Algae as Biofuel?

Imagine a future in which a clean, renewable biofuel powers our lives. No open land is consumed. No destructive emissions are released into the atmosphere. Jon Spencer (04F) does. And the key, he says, is algae. Spencer's Div III project, Algae photobioreactors: Waste to Energy with Scenedesmus dimorphus, explores the use of homegrown algae as a biofuel.

"I've tried to design an efficient and inexpensive system to allow the expansion and commercialization of algal biofuel technology," says Spencer. He began researching algal biofuels after taking a sustainability seminar during his third year at Hampshire.

Jon Spencer
"I was intrigued by the idea that you could use algae to remediate waste and sequester carbon dioxide emissions while producing renew-able energy," he explains. "I have great respect for innovative Hampshire grads like Greasecar founder Justin Carven (98F), and I wanted to produce something that could have real ecological benefit."

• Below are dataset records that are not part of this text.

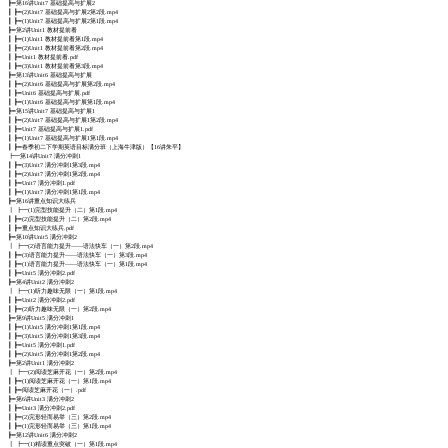
┣━第16讲Unit7 基础提高与扩展2
┃ ┣━(2)Unit7 基础提高与扩展2第2段.mp4
┃ ┣━(1)Unit7 基础提高与扩展2第1段.mp4
┣━第2讲Unit1 教材提前看
┃ ┣━(1)Unit1 教材提前看第1段.mp4
┃ ┣━(2)Unit1 教材提前看第2段.mp4
┃ ┣━Unit1 教材提前看.pdf
┃ ┣━(3)Unit1 教材提前看第3段.mp4
┣━第13讲Unit6 基础提高与扩展
┃ ┣━(2)Unit6 基础提高与扩展第2段.mp4
┃ ┣━Unit6 基础提高与扩展.pdf
┃ ┣━(1)Unit6 基础提高与扩展第1段.mp4
┣━第15讲Unit7 基础提高与扩展1
┃ ┣━(2)Unit7 基础提高与扩展1第2段.mp4
┃ ┣━Unit7 基础提高与扩展1.pdf
┃ ┣━(1)Unit7 基础提高与扩展1第1段.mp4
┃ ┣━春季初二下学期英语目标满分班（上海牛津版）【16讲朱平】
┣━第14讲Unit7 满分冲刺1
┃ ┣━(3)Unit7 满分冲刺1第3段.mp4
┃ ┣━(2)Unit7 满分冲刺1第2段.mp4
┃ ┣━Unit7 满分冲刺1.pdf
┃ ┣━(1)Unit7 满分冲刺1第1段.mp4
┣━第16讲重点知识大练兵
┃ ┣━(1)完型技能提升（二）第1段.mp4
┃ ┣━(2)完型技能提升（二）第2段.mp4
┃ ┣━重点知识大练兵.pdf
┣━第10讲Unit5 满分冲刺2
┃ ┣━(2)语言能力提升——语法快车（一）第2段.mp4
┃ ┣━(3)语言能力提升——语法快车（一）第3段.mp4
┃ ┣━(1)语言能力提升——语法快车（一）第1段.mp4
┃ ┣━Unit5 满分冲刺2.pdf
┣━第4讲Unit2 满分冲刺2
┃ ┣━(1)听力趣味无限（一）第1段.mp4
┃ ┣━Unit2 满分冲刺2.pdf
┃ ┣━(2)听力趣味无限（一）第2段.mp4
┣━第9讲Unit5 满分冲刺1
┃ ┣━(1)Unit5 满分冲刺1第1段.mp4
┃ ┣━(3)Unit5 满分冲刺1第3段.mp4
┃ ┣━Unit5 满分冲刺1.pdf
┃ ┣━(2)Unit5 满分冲刺1第2段.mp4
┣━第2讲Unit1 满分冲刺2
┃ ┣━(2)阅读芝麻开花（一）第2段.mp4
┃ ┣━(1)阅读芝麻开花（一）第1段.mp4
┃ ┣━阅读芝麻开花（一）.pdf
┣━第6讲Unit3 满分冲刺2
┃ ┣━Unit3 满分冲刺2.pdf
┃ ┣━(2)完形轻而易举（三）第2段.mp4
┃ ┣━(1)完形轻而易举（三）第1段.mp4
┣━第12讲Unit6 满分冲刺2
┃ ┣━(1)精读重点突破（一）第1段.mp4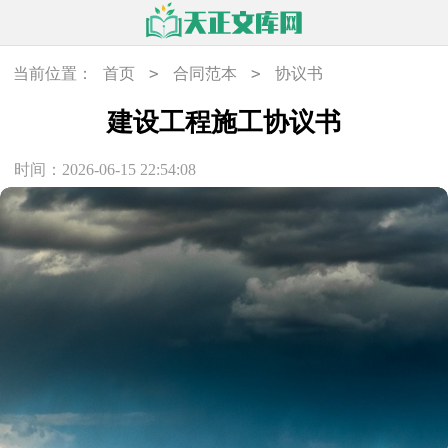
>
>
当前位置：
首页
合同范本
协议书
建设工程施工协议书
时间：2026-06-15 22:54:08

Spencer envisions a system in which algae could possibly be homegrown, even on rooftops, to produce the nation's energy. "Local fuel promotes autonomy and increases the amount of money being circulated in the community," he says. Conducting his research, Spencer made heavy use of Hampshire facilities. With a philosophy of  "design by doing," he needed to build small prototypes of his system that could be tweaked and modified as he went along.

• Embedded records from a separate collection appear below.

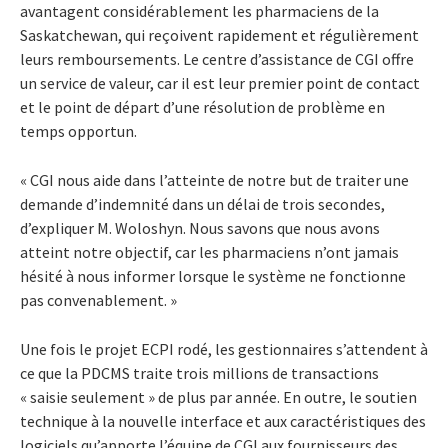
avantagent considérablement les pharmaciens de la
Saskatchewan, qui reçoivent rapidement et régulièrement
leurs remboursements. Le centre d’assistance de CGI offre
un service de valeur, car il est leur premier point de contact
et le point de départ d’une résolution de problème en
temps opportun.
« CGI nous aide dans l’atteinte de notre but de traiter une
demande d’indemnité dans un délai de trois secondes,
d’expliquer M. Woloshyn. Nous savons que nous avons
atteint notre objectif, car les pharmaciens n’ont jamais
hésité à nous informer lorsque le système ne fonctionne
pas convenablement. »
Une fois le projet ECPI rodé, les gestionnaires s’attendent à
ce que la PDCMS traite trois millions de transactions
« saisie seulement » de plus par année. En outre, le soutien
technique à la nouvelle interface et aux caractéristiques des
logiciels qu’apporte l’équipe de CGI aux fournisseurs des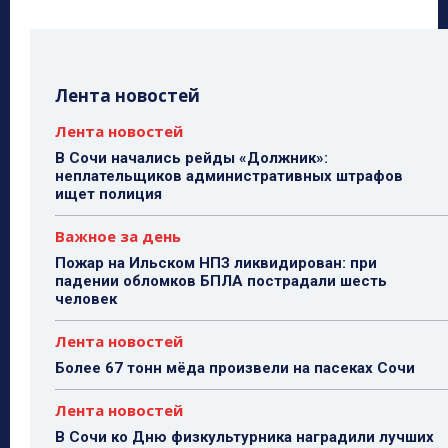
Лента новостей
Лента новостей
В Сочи начались рейды «Должник»:
неплательщиков административных штрафов
ищет полиция
Важное за день
Пожар на Ильском НПЗ ликвидирован: при
падении обломков БПЛА пострадали шесть
человек
Лента новостей
Более 67 тонн мёда произвели на пасеках Сочи
Лента новостей
В Сочи ко Дню физкультурника наградили лучших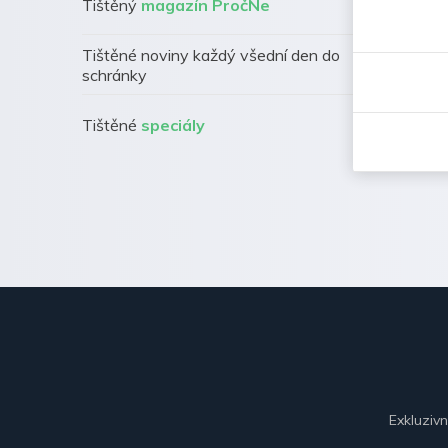
Tištěný
magazín PročNe
Tištěné noviny každý všední den do
schránky
Tištěné
speciály
Exkluziv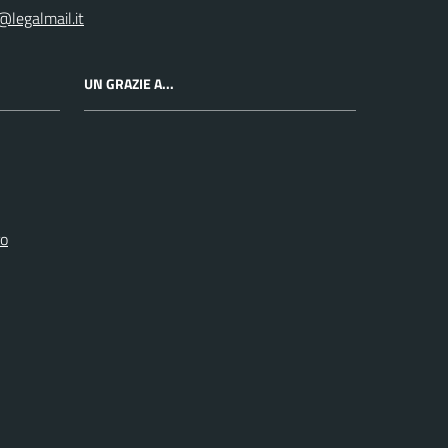
@legalmail.it
UN GRAZIE A...
ro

"I built several systems with a grant and tremendous support from the Harkness Foundation and Lemelson Center, and set up a lab in the greenhouse of Cole Science Center," he says. "At first I used multiple local species of algae to prove that you could easily isolate and simply build a system that could biofixate carbon dioxide emissions from available nutrient sources like worm compost."

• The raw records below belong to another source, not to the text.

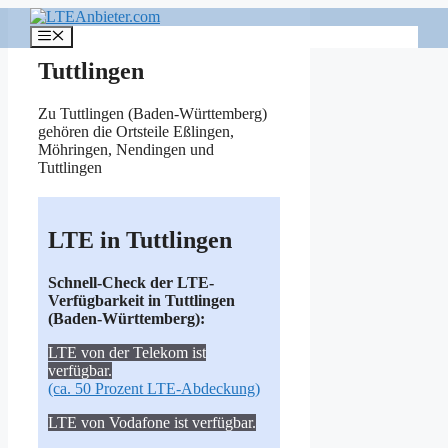
Zum
Inhalt
Menü
springen
Tuttlingen
Zu Tuttlingen (Baden-Württemberg)
gehören die Ortsteile
Eßlingen
,
Möhringen
,
Nendingen
und
Tuttlingen
LTE in Tuttlingen
Schnell-Check der LTE-
Verfügbarkeit in Tuttlingen
(Baden-Württemberg):
LTE von der Telekom ist
verfügbar.
(ca. 50 Prozent LTE-Abdeckung)
LTE von Vodafone ist verfügbar.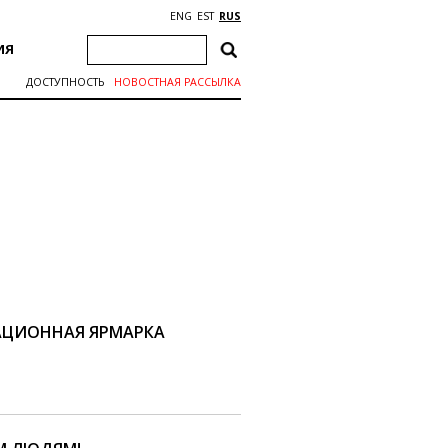
ENG
EST
RUS
ИЯ
ДОСТУПНОСТЬ
НОВОСТНАЯ РАССЫЛКА
ЦИОННАЯ ЯРМАРКА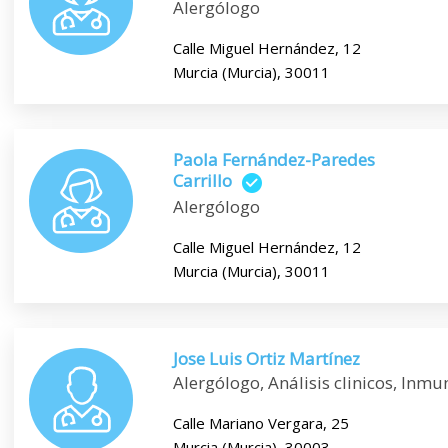
Alergólogo
Calle Miguel Hernández, 12
Murcia (Murcia), 30011
Paola Fernández-Paredes
Carrillo
Alergólogo
Calle Miguel Hernández, 12
Murcia (Murcia), 30011
Jose Luis Ortiz Martínez
Alergólogo, Análisis clinicos, Inmu
Calle Mariano Vergara, 25
Murcia (Murcia), 30003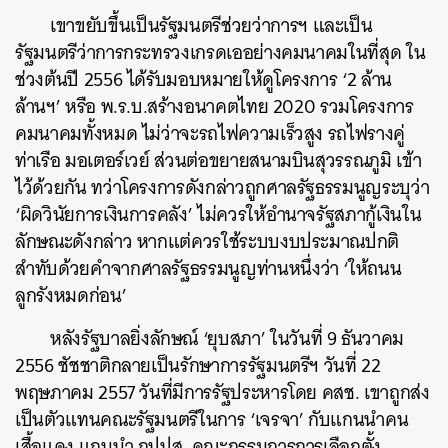
เขาขยับขึ้นเป็นรัฐมนตรีช่วยว่าการฯ และเป็น
รัฐมนตรีว่าการกระทรวงเกรดเออย่างคมนาคมในที่สุด ใน
ช่วงต้นปี 2556 ได้รับมอบหมายให้ดูโครงการ ‘2 ล้าน
ล้านฯ’ หรือ พ.ร.บ.สร้างอนาคตไทย 2020 รวมโครงการ
คมนาคมทั้งหมด ไม่ว่าจะรถไฟความเร็วสูง รถไฟรางคู่
ท่าเรือ มอเตอร์เวย์ ส่วนต่อขยายสนามบินสุวรรณภูมิ เข้า
ไว้ด้วยกัน ทว่าโครงการดังกล่าวถูกศาลรัฐธรรมนูญระบุว่า
‘ผิดวินัยการเงินการคลัง’ ไม่ควรให้อำนาจรัฐสภากู้เงินใน
ลักษณะดังกล่าว หากแต่ควรใช้ระบบงบประมาณปกติ
สำทับด้วยคำจากศาลรัฐธรรมนูญท่านหนึ่งว่า ‘ให้ถนน
ลูกรังหมดก่อน’
หลังรัฐบาลยิ่งลักษณ์ ‘ยุบสภา’ ในวันที่ 9 ธันวาคม
2556 ชัชชาติกลายเป็นรักษาการรัฐมนตรีฯ วันที่ 22
พฤษภาคม 2557 วันที่มีการรัฐประหารโดย คสช. เขาถูกส่ง
เป็นตัวแทนคณะรัฐมนตรีในการ ‘เจรจา’ กับแกนนำคน
เสื้อแดง แกนนำ กปปส. คณะกรรมการการเลือกตั้ง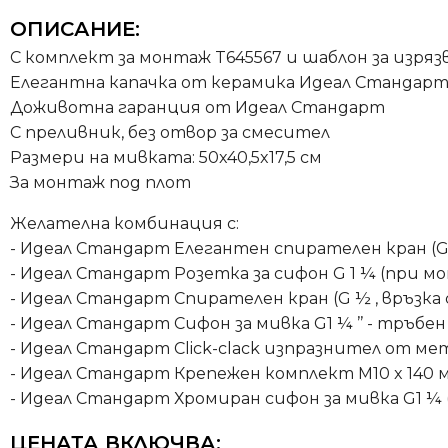
ОПИСАНИЕ:
С комплект за монтаж T645567 и шаблон за изряз
Елегантна капачка от керамика Идеал Стандарт
Доживотна гаранция от Идеал Стандарт
С преливник, без отвор за смесител
Размери на мивката: 50x40,5x17,5 см
За монтаж под плот
Желателна комбинация с:
- Идеал Стандарт Елегантен спирателен кран (G½, 
- Идеал Стандарт Розетка за сифон G 1 ¼ (при м
- Идеал Стандарт Спирателен кран (G ½ , връзка съ
- Идеал Стандарт Сифон за мивка G1 ¼ ’’ - тръбе
- Идеал Стандарт Click-clack изпразнител от мет
- Идеал Стандарт Крепежен комплект M10 x 140 
- Идеал Стандарт Хромиран сифон за мивка G1 ¼ 
ЦЕНАТА ВКЛЮЧВА:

Spencer then began growing a high-oil species of alga and hopes to install his newest prototype system outside on campus as a "sort of pseudo art installation."

On tap next, Spencer has been talking with the Simply Green Biofuels company and a research fellow with the University of New Hampshire's Environmental Research Group about participating in the construction of an alga plant that runs on carbon dioxide from refined landfill gas in Rochester, New Hampshire. He is also scouting other offers, including one from an Easthampton biofuels company.

"I'm passionate about my work and believe there is a serious potential for algae to be a renewable local fuel source for the future," he says. "We need to radically rethink our energy systems, and we need to do it now."